Mulheres com idade entre 20 e 39 anos são as principais vítimas de feminicídio em Mato Grosso do Sul. Dados do Dossiê Feminicídio, mantido pelo Ministério Público de Mato Grosso do Sul (MPMS), apontam que essa faixa etária concentra 54,4% dos casos registrados entre 2015 e 2026. No recorte de 2020 até este ano, elas continuam liderando as estatísticas, com 52,4% das ocorrências.
Nos últimos dez anos, o Estado contabilizou 360 assassinatos de mulheres motivados por questões de gênero. Desse total, 195 vítimas tinham entre 20 e 39 anos. A segunda faixa etária com maior incidência é a de 40 a 49 anos. Outro dado que chama atenção é que mais de 90% das vítimas não tinham solicitado medida protetiva de urgência.
Entre 2025 e 2026, o perfil etário das vítimas apresenta uma leve mudança. Dos 53 feminicídios consumados no período, 24% tiveram como vítimas mulheres de 40 a 49 anos, índice mais elevado entre os recortes etários. Em seguida aparecem as mulheres de 20 a 29 anos, que representam 20,8% dos casos.
O levantamento também mostra que, de janeiro de 2015 a 19 de junho de 2026, 147 autores de feminicídio foram condenados em Mato Grosso do Sul. Além disso, 46 agressores tiraram a própria vida após assassinar a companheira ou ex-companheira.

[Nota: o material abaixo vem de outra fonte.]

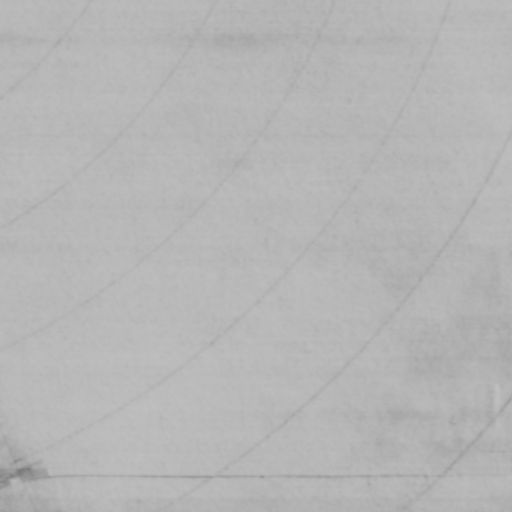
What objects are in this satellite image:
power tower: (1, 481)
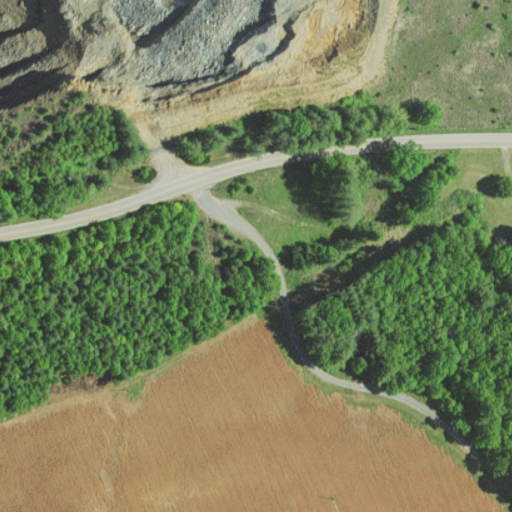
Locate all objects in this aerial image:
quarry: (182, 57)
road: (507, 159)
road: (251, 164)
road: (351, 229)
road: (291, 323)
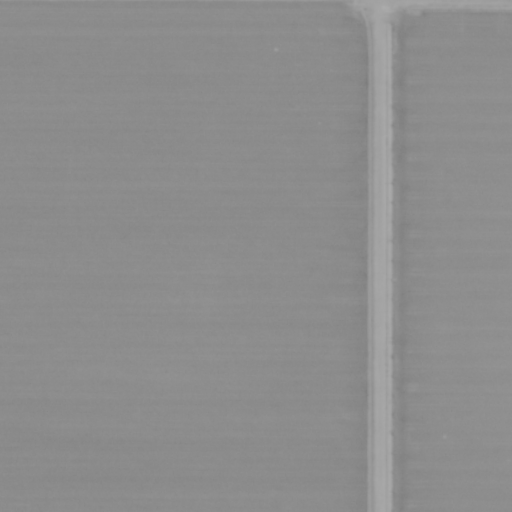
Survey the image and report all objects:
crop: (256, 256)
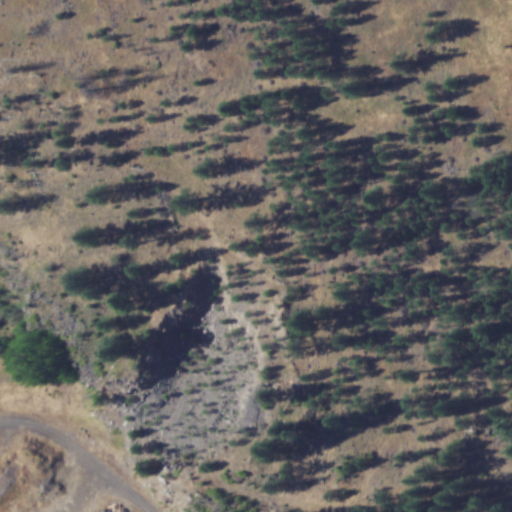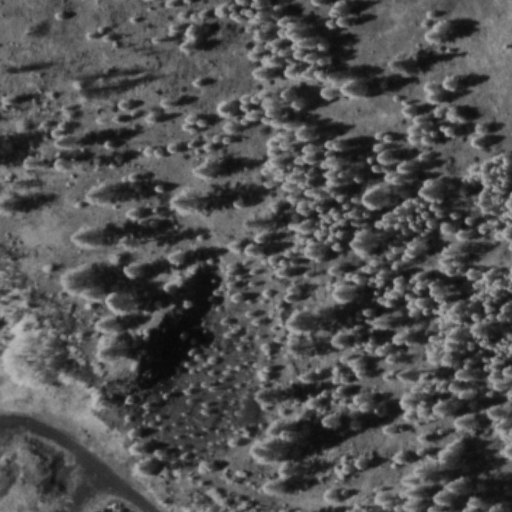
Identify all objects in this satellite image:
road: (86, 449)
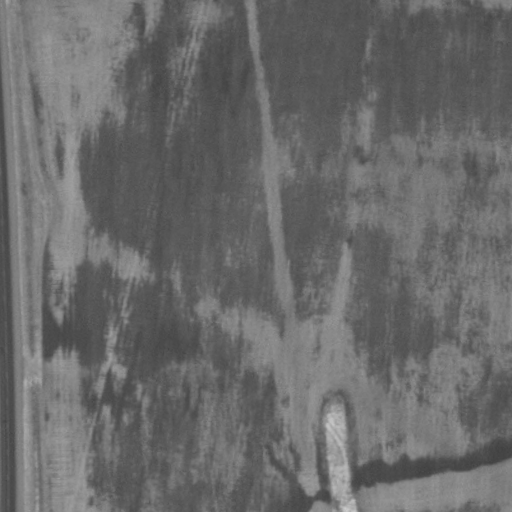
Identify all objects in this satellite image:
road: (5, 350)
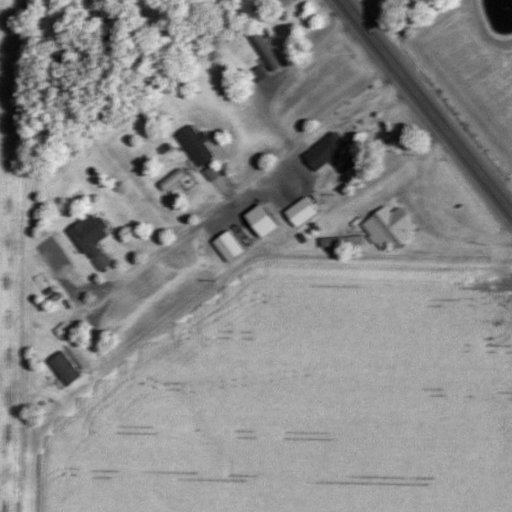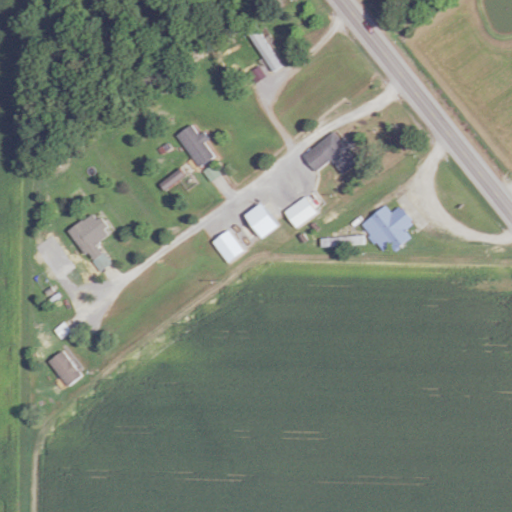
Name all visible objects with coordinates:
road: (427, 105)
building: (195, 145)
building: (330, 153)
road: (261, 174)
road: (506, 193)
road: (435, 209)
building: (256, 224)
building: (387, 227)
building: (82, 237)
building: (100, 262)
building: (63, 367)
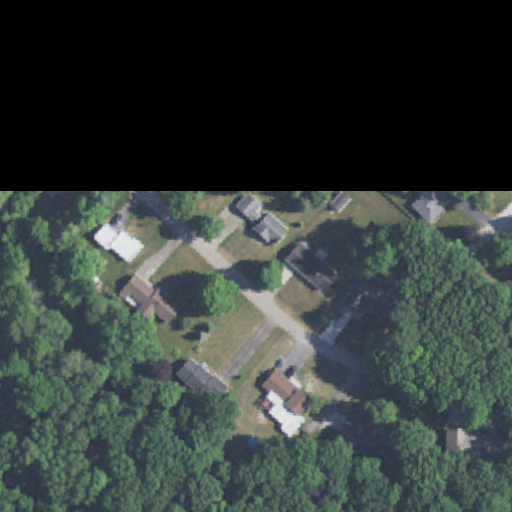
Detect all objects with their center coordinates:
building: (293, 2)
building: (150, 6)
building: (456, 16)
road: (326, 29)
building: (55, 44)
building: (390, 60)
building: (215, 89)
building: (336, 105)
building: (507, 114)
building: (133, 115)
building: (22, 141)
building: (433, 167)
building: (197, 170)
building: (64, 177)
road: (497, 218)
building: (264, 219)
building: (122, 244)
building: (314, 267)
road: (230, 275)
building: (367, 298)
building: (154, 300)
building: (289, 395)
building: (364, 434)
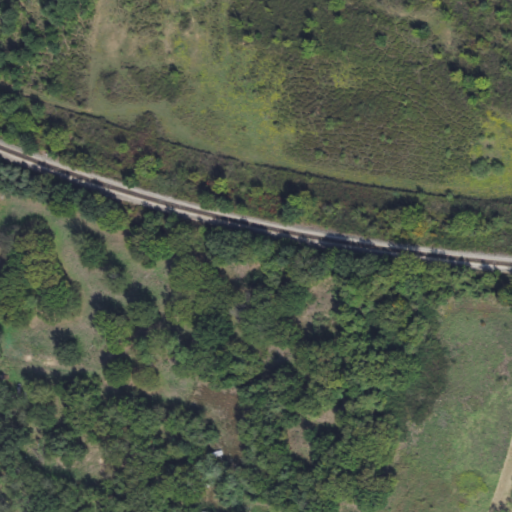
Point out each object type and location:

Em relação à cor e etnia das vítimas, 24,7% eram pardas, 15,8% brancas, 6,4% indígenas e 2,2% negras. Em mais da metade dos registros, porém, a informação não foi preenchida, o que corresponde a 50,6% dos casos.
Até o momento, 12 mulheres foram mortas vítimas de feminicídio em Mato Grosso do Sul em 2026. Para a coordenadora do Núcleo de Defesa das Mulheres (Nudem), da Defensoria Pública, Kricilaine Oksman, a violência estrutural contra a mulher está diretamente ligada à misoginia e à tentativa de controle sobre a autonomia feminina.
Segundo a defensora, mulheres entre 20 e 39 anos costumam estar em fase de consolidação da vida profissional, de ampliação da independência financeira e de fortalecimento de relações afetivas, o que pode desencadear reações violentas por parte de parceiros que não aceitam essa autonomia. Ela também destaca que o enfrentamento ao feminicídio exige ações permanentes de prevenção e mudança cultural, com participação de toda a sociedade.